__Task list__
1 – In the pull request description, what pnpm command runs the dry-run mode?
2 – Rewrite the rows from their start up to and including the line with "Question: Which object", replacing "Choices" with "Options" and keeping everything else unchanged. Leave out any pictures.

__Page extract__
────────────────────
Skip to content

Performance: add dry-run mode and sanity-range assertions to CodeVitals posting#49999

Draft
LiamSarsfield wants to merge 10 commits into
trunkfrom
add/codevitals-dry-run-sanity-checks
Draft

Performance: add dry-run mode and sanity-range assertions to CodeVitals posting#49999
LiamSarsfield wants to merge 10 commits into
trunkfrom
add/codevitals-dry-run-sanity-checks

Conversation

@LiamSarsfield

@LiamSarsfield LiamSarsfield commented Jun 26, 2026

Copy link
Copy Markdown
Contributor

Proposed changes

  • CodeVitals is append-only with no self-service rollback, so a bad metric (wrong key, out-of-range value, scale error) permanently pollutes the trend graph. This adds a Phase 0 safety layer to post-to-codevitals.js before we expand the metrics surface area.
  • --dry-run flag: builds and prints the full payload, skips the POST, and needs no CODEVITALS_TOKEN, so it works as a CI smoke test. Exposed as pnpm report:dry.
  • Sanity-range assertions: each typed metric is checked against SANITY_RANGES in scenarios.js before posting. An out-of-range value is logged and skipped (never posted), and the script exits non-zero so CI surfaces it. Other valid metrics in the same run still post.
  • The guard fails closed. A typed metric whose type has no SANITY_RANGES row (a typo, or a forgotten row) and any non-finite value (null, NaN, a numeric string) are rejected rather than posted unchecked. The non-finite check runs for every entry, so even an untyped legacy entry can never post null/NaN; only the range check is skipped for it. A scenario that sets an exact metricKey but omits metricType now fails closed as a validation error (it exits with the data-integrity code 2, surfaced by the dry-run smoke test, so the runner can never suppress it under --allow-codevitals-failure) instead of slipping through as an untyped entry and posting any finite value unchecked, which closes the exact path this guard protects. These typed cases are unreachable on today's single lcp metric but become reachable the moment a second metric type is wired, which is what this foundation protects.
────────────────────
__Given records__
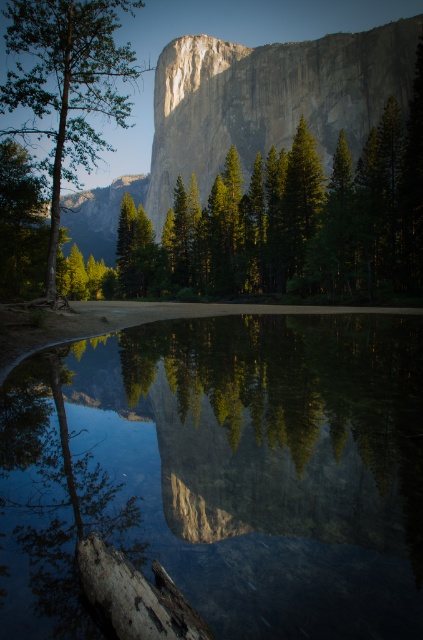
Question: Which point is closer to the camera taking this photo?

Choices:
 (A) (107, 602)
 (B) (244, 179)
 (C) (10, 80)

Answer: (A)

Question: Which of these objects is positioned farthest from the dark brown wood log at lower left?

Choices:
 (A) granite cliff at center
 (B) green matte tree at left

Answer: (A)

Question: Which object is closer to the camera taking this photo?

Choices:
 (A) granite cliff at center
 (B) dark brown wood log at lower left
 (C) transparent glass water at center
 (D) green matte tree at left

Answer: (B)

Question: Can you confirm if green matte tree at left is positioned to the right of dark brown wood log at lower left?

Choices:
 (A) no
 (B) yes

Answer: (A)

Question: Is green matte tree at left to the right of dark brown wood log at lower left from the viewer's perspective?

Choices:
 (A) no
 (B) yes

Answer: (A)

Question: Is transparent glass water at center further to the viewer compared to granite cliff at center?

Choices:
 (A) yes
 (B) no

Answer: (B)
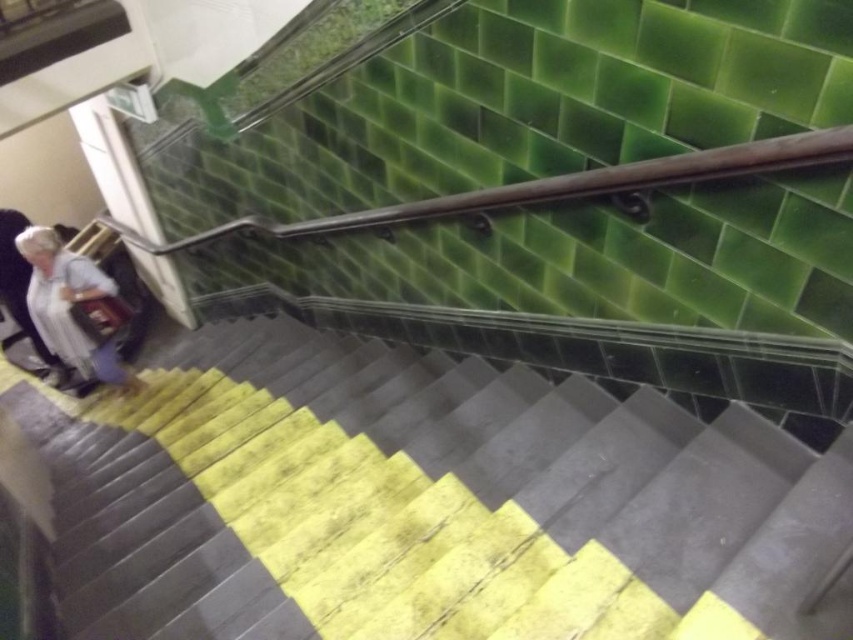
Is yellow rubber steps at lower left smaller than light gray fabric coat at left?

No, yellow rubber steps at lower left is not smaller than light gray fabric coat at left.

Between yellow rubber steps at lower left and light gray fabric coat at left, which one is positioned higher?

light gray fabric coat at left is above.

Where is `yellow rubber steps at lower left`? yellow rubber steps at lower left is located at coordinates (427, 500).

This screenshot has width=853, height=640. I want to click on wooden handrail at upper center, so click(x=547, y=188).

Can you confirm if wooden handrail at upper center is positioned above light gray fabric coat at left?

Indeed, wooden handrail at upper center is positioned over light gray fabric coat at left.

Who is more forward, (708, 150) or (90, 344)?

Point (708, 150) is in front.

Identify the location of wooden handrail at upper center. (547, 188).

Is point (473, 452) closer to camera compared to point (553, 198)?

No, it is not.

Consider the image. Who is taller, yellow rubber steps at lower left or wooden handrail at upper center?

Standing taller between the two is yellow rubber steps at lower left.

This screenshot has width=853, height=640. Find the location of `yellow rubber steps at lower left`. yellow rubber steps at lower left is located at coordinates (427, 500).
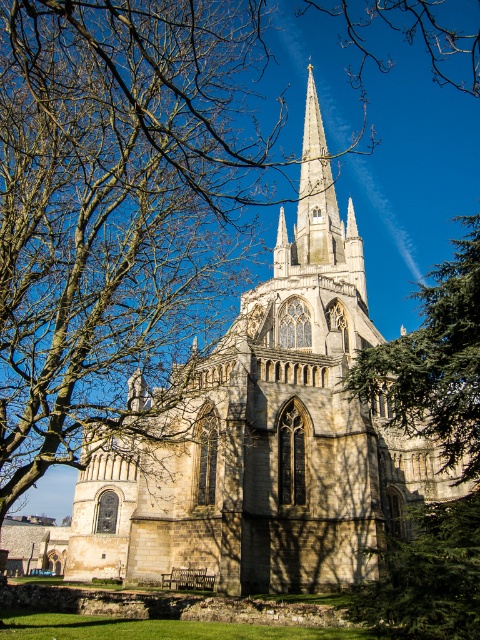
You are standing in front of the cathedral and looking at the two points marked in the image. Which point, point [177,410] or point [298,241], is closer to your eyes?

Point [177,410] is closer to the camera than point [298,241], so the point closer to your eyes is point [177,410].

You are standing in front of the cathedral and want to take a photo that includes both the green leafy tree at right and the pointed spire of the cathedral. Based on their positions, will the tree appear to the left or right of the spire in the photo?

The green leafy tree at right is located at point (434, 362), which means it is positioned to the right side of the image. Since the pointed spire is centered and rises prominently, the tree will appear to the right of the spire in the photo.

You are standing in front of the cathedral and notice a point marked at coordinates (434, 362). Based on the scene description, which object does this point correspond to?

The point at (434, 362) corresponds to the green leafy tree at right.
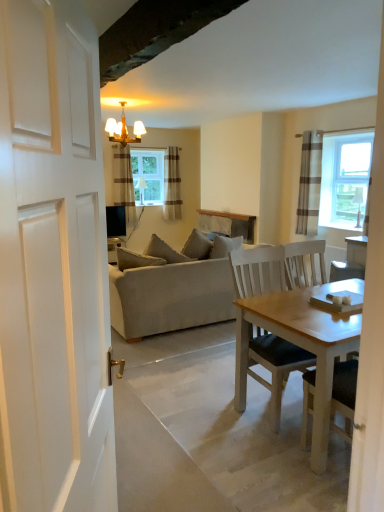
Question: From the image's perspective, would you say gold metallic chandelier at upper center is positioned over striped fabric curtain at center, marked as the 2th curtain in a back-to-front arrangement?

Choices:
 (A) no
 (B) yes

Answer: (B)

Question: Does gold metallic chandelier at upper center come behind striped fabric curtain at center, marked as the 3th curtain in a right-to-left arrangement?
────────────────────
__Answers for the exercise__
1 – pnpm report:dry

2 –
Question: Which point is closer to the camera taking this photo?

Options:
 (A) (107, 602)
 (B) (244, 179)
 (C) (10, 80)

Answer: (A)

Question: Which of these objects is positioned farthest from the dark brown wood log at lower left?

Options:
 (A) granite cliff at center
 (B) green matte tree at left

Answer: (A)

Question: Which object is closer to the camera taking this photo?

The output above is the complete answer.